Pacific Northwest Magazine To End
Pacific Northwest magazine will be consolidated into Seattle magazine in January, according to the owner, Adams Publishing of the Pacific Northwest.
"Part of it has to do with maintaining and building circulation," said Ann Naumann, publishing director for Adams. "We questioned the viability of the niche it occupies."
Subscribers to Pacific Northwest will be offered refunds, she said; otherwise, they will receive Seattle magazine for the remainder of their subscriptions. Seattle magazine will be expanded to cover more regional stories, particularly travel and environmental pieces, the specialty of Pacific Northwest.
Seattle's frequency will also increase to 11 issues annually instead of eight.
"We feel this evolution is a strong response to what both readers and advertisers have indicated they want," said Pacific Northwest publisher Peggy Bilous.

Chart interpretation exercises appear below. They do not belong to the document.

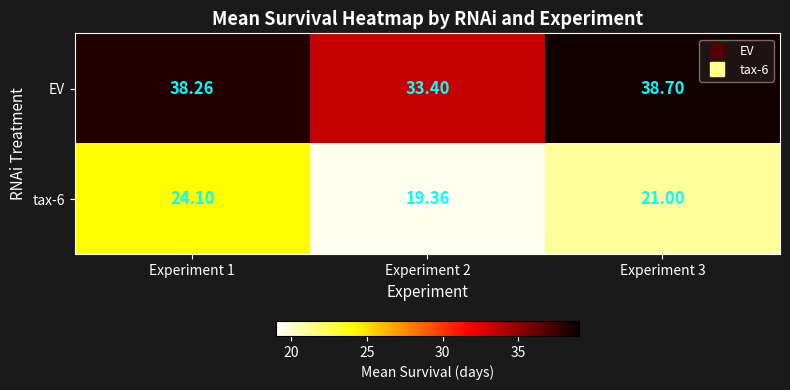

What is the maximum value shown in the chart?

38.7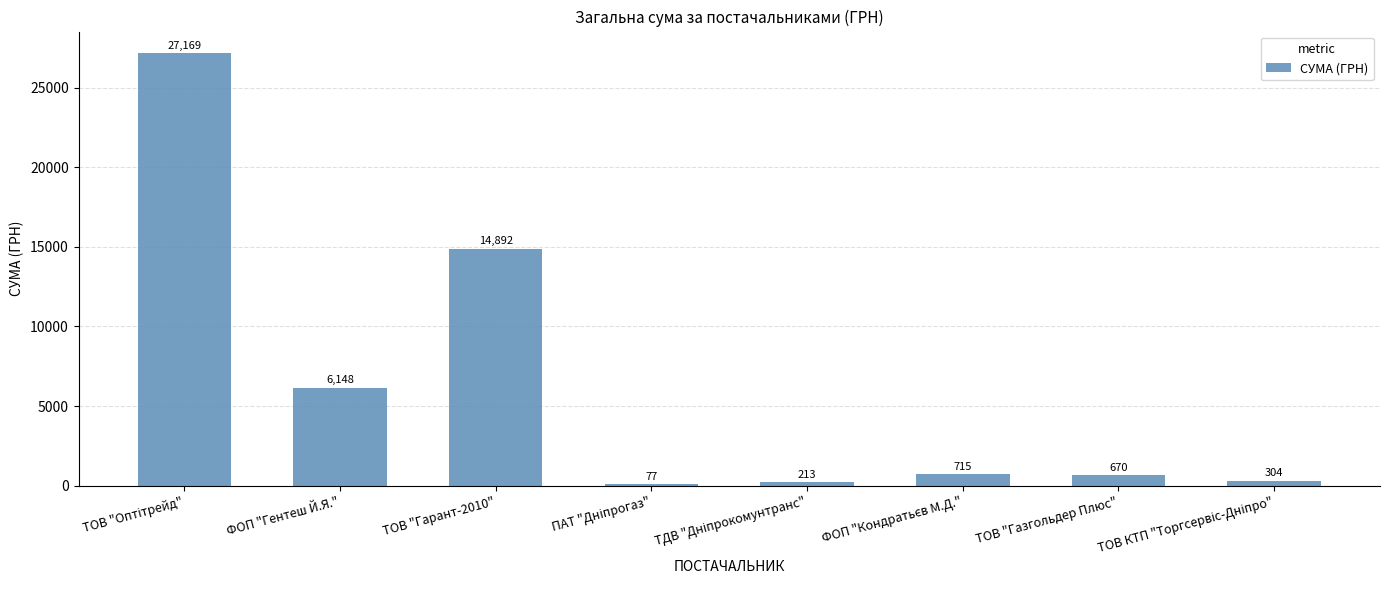

The value at ТОВ "Гарант-2010" is 20296.1. True or false?

False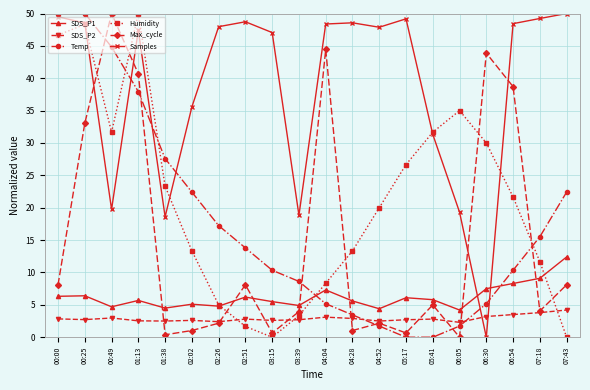

How many distinct data groups are displayed?

6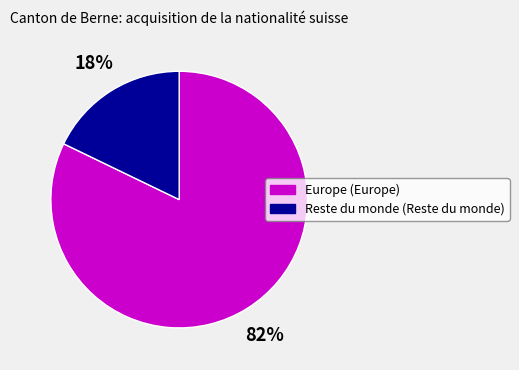

Count the number of slices in the pie.

2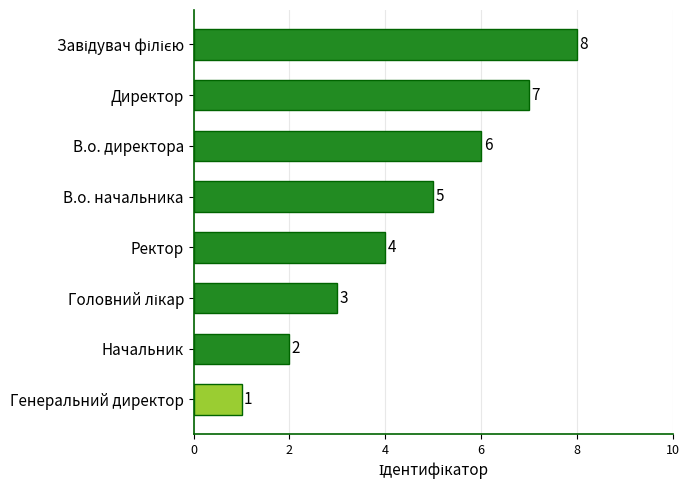

The value at В.о. директора is 9. True or false?

False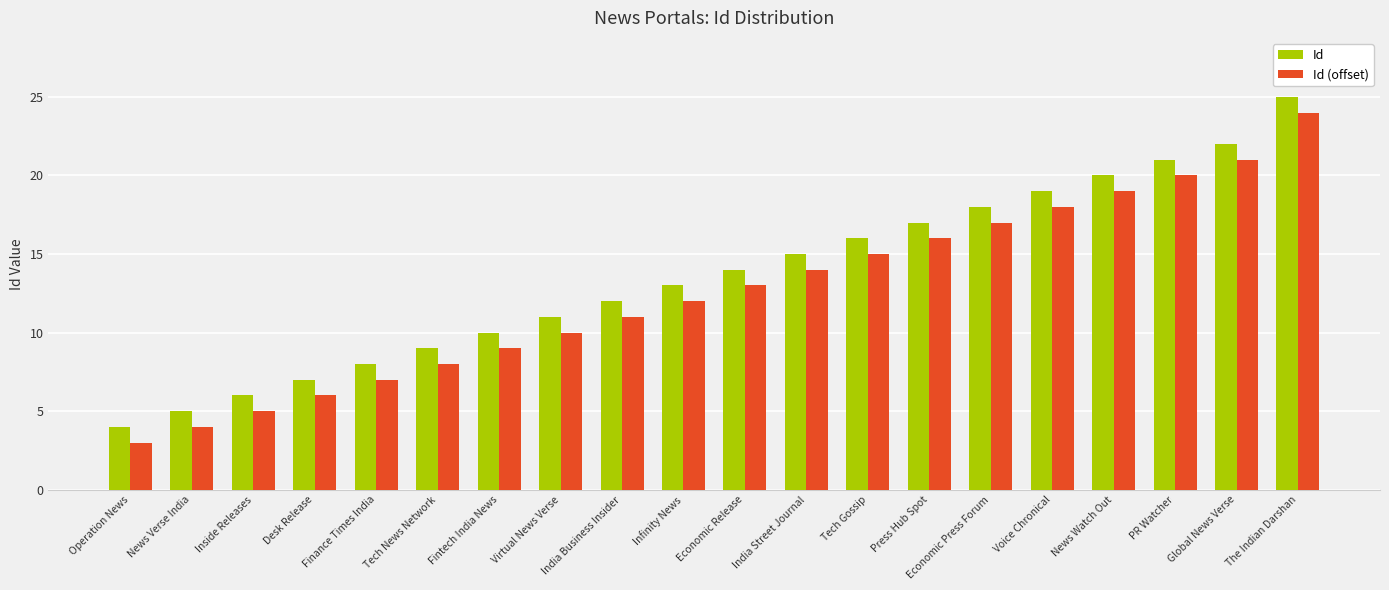

What is the value of the Id bar at the 14th from the left?

17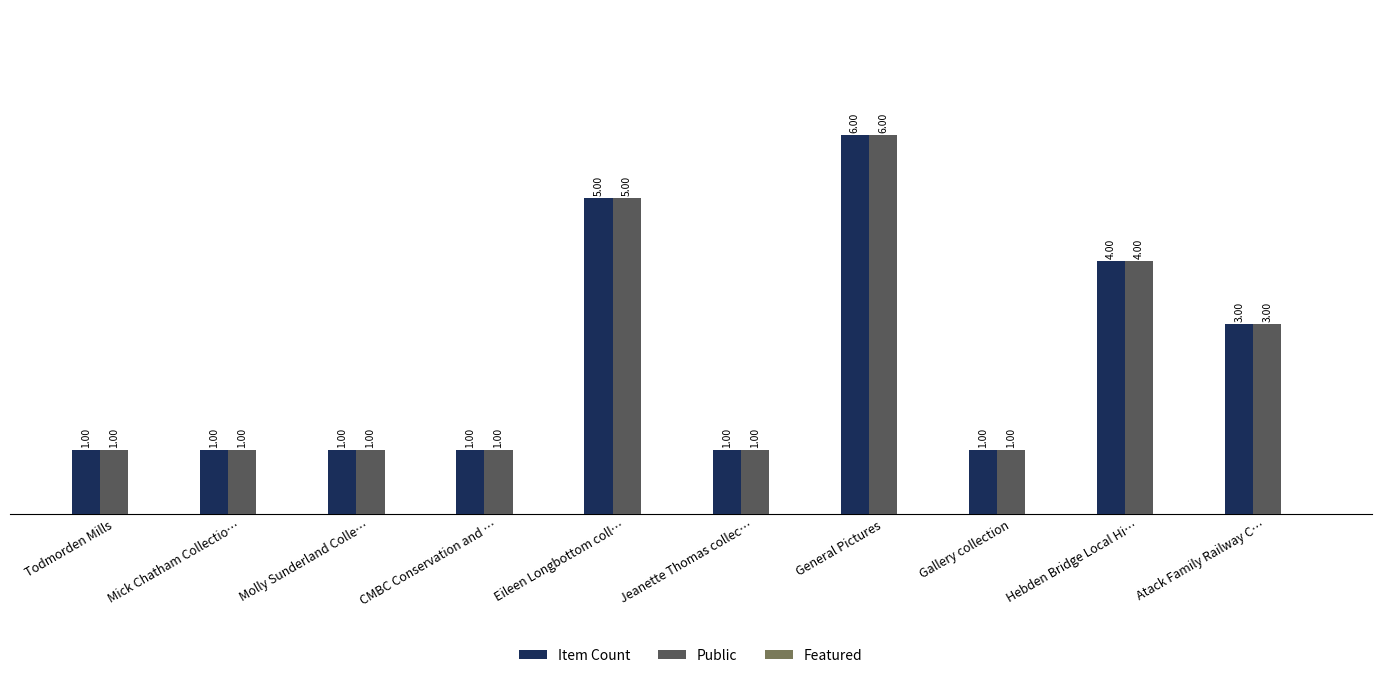

Is the value of Public at Eileen Longbottom coll… greater than the value of Item Count at CMBC Conservation and …?

Yes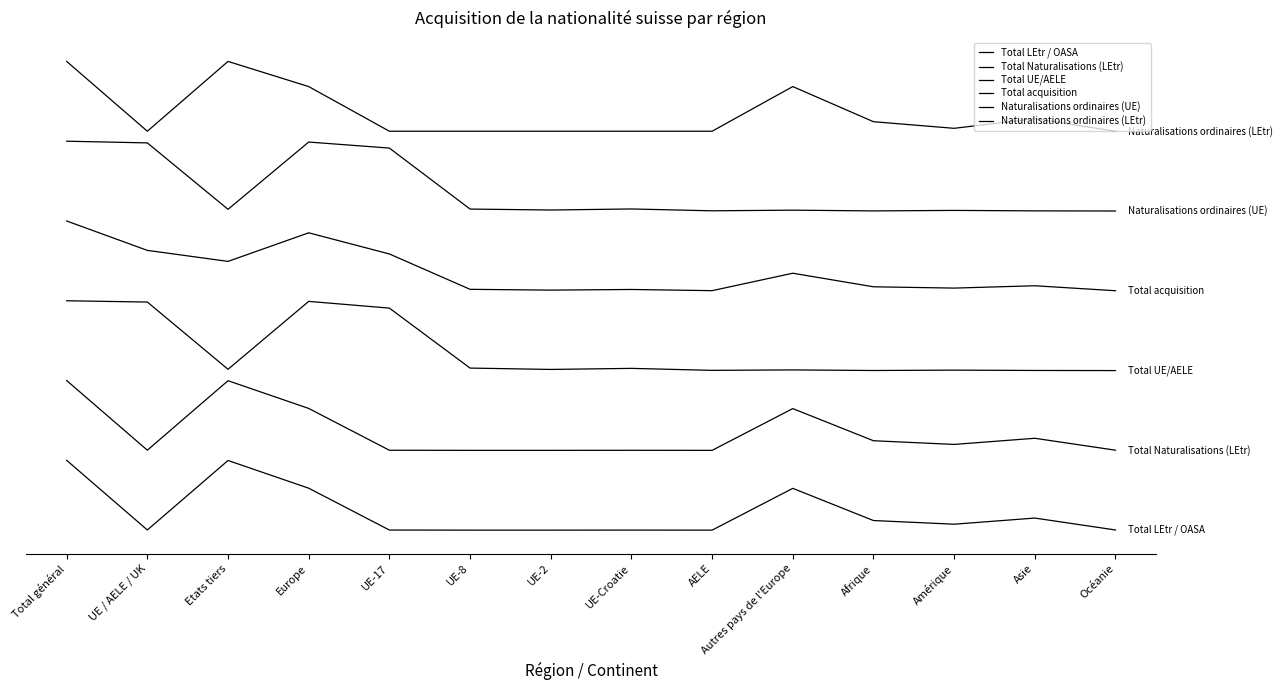

Rank the series at UE-8 from lowest to highest value.

Total LEtr / OASA, Total Naturalisations (LEtr), Total UE/AELE, Total acquisition, Naturalisations ordinaires (UE), Naturalisations ordinaires (LEtr)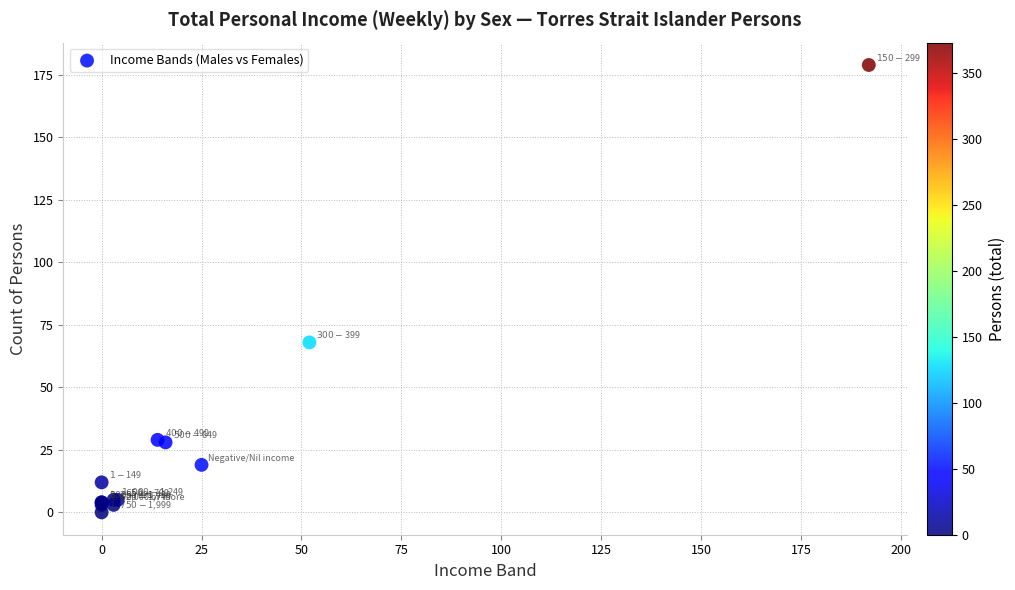

What Y value in the scatter plot is closest to 89?

68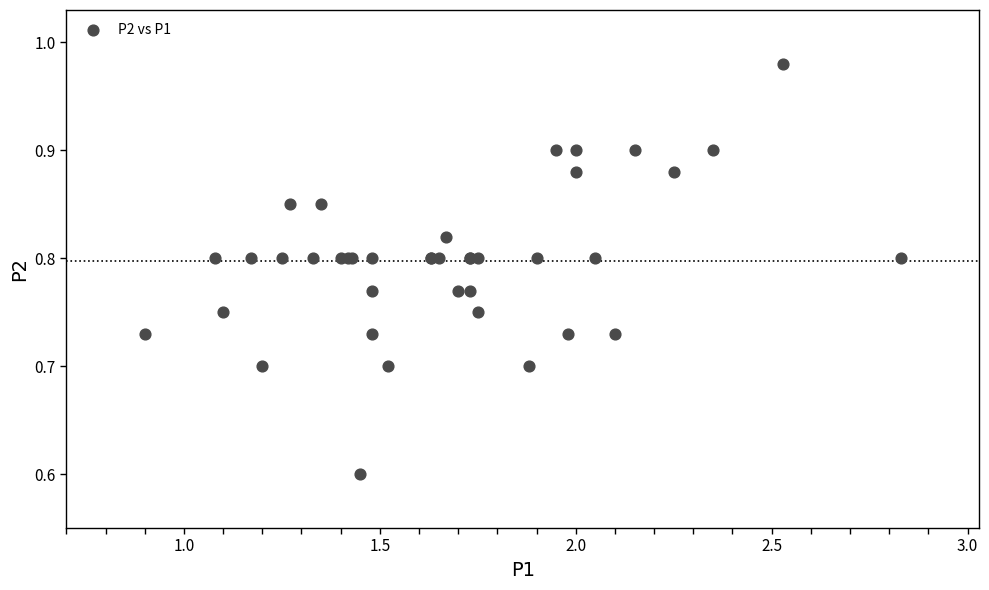

What Y value in the scatter plot is closest to 0?

0.6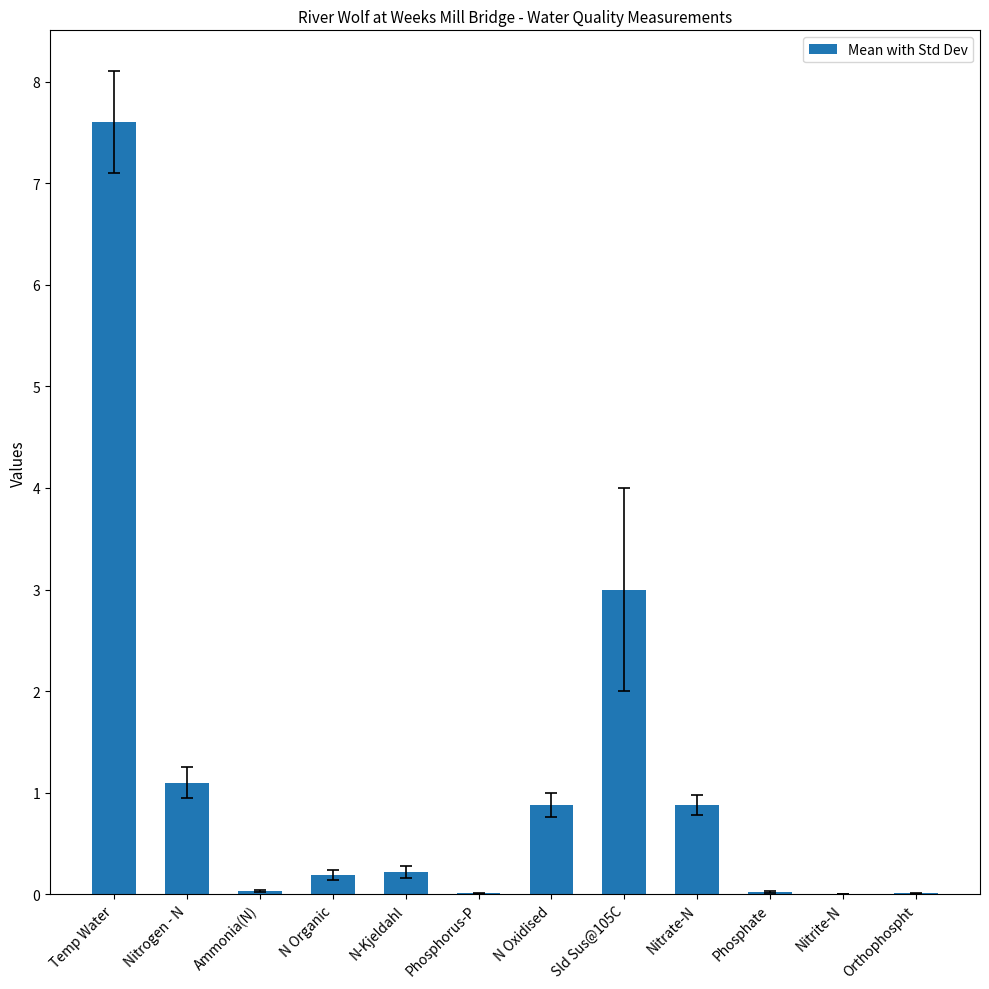

What is the sum of all values?

13.9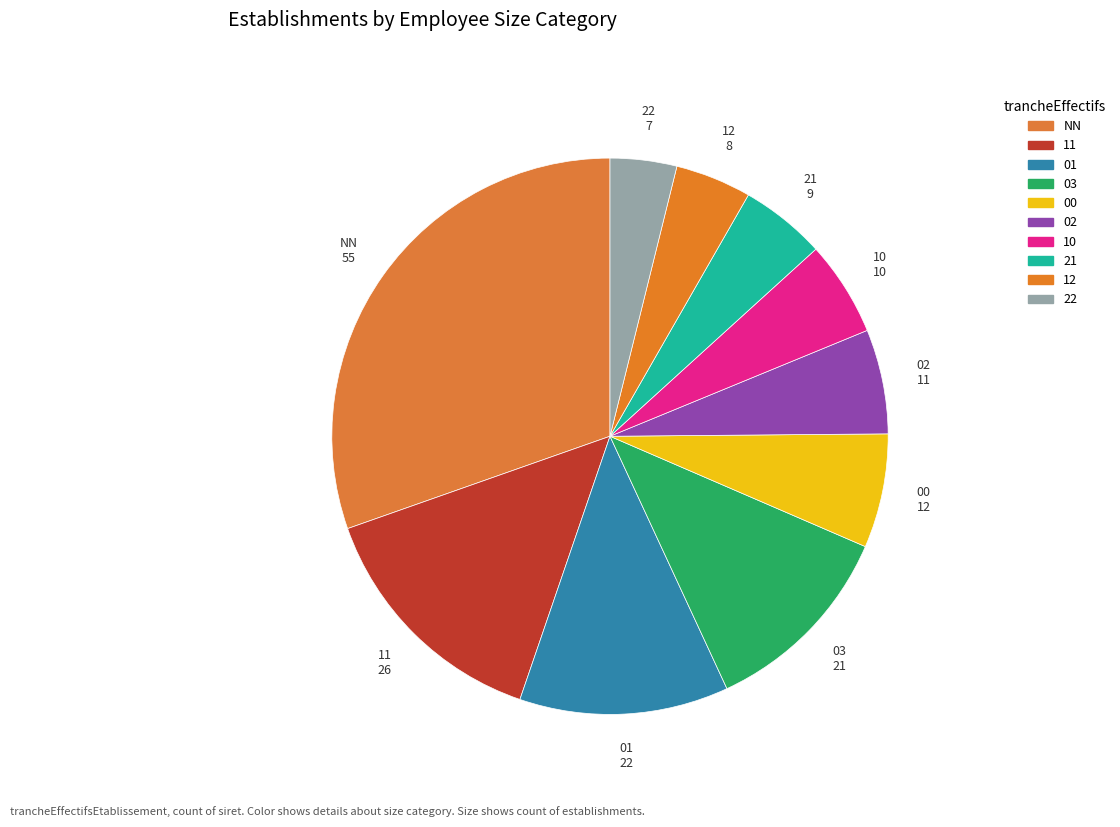

Rank the categories by value from highest to lowest.

NN, 11, 01, 03, 00, 02, 10, 21, 12, 22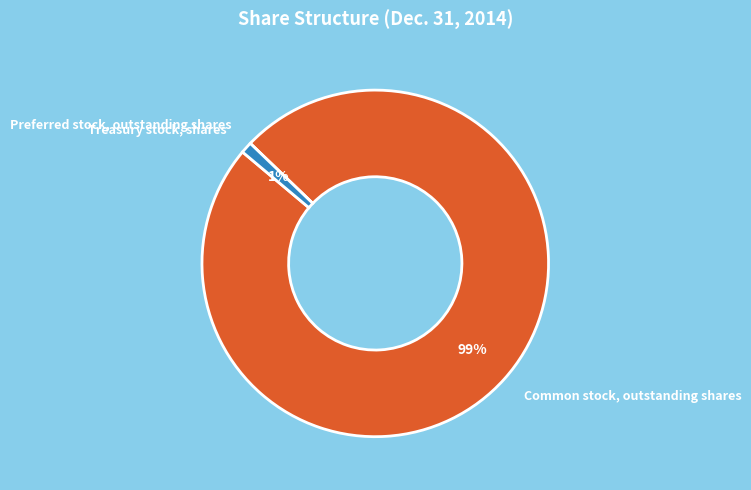

To the nearest percent, what is the average slice percentage?

33%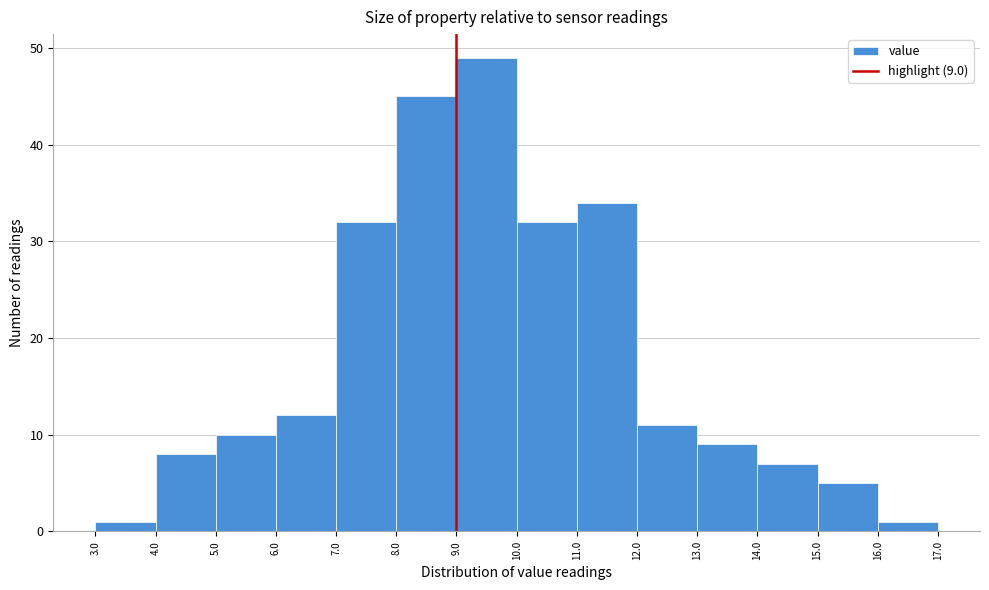

Which range on the x-axis has the tallest bar?

9.0 to 10.0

Bilous will take the job of chief operating officer for Adams' sister company, Adams Trade Press Inc., in Palm Springs, Calif.
While Pacific Northwest's circulation and advertising sales have remained steady for the past two years, said Naumann, Seattle magazine "has been enjoying phenomenal growth."
Seattle magazine enjoyed a 50 percent increase in advertising revenue in 1993 and 1994; in the same period Pacific Northwest's has increased only 3.5 percent. Circulation for the lame-duck periodical was holding steady at about 77,000, she said.
The staff at Adams is being reduced to 14 from 18.
Pacific Northwest was founded in 1966 by King Broadcasting heiress Harriet Bullitt as Pacific Search. In the early years it was an ecology-conscious environmental magazine published with the help of the Pacific Science Center's facilities and mailing list. Circulation for the 10-page first issue was about 4,500.
In 1976 the format changed to include color and advertising, and in 1980 the name was changed to Pacific Northwest. Bullitt sold the magazine to Micromedia Corp. in 1987, and it was sold to Adams in November 1992.
Pacific Northwest "had the ambition to create a quality magazine about this corner of the country," said Knute Berger, editor of the Seattle Weekly and formerly a writer for Washington magazine, a competitor in the mid-1980s. "We always viewed Pacific Northwest as a magzine with high standards we wanted to exceed," he added.
Berger said the writers and editors for both magazines were very ambitious and competitive, and that Pacific Northwest "embodied the region" in the 1980s. But, he added, "I've become disheartened in recent years. It became more and more like an airline in-flight magazine. Professionally done, but it lacked heart and ambition."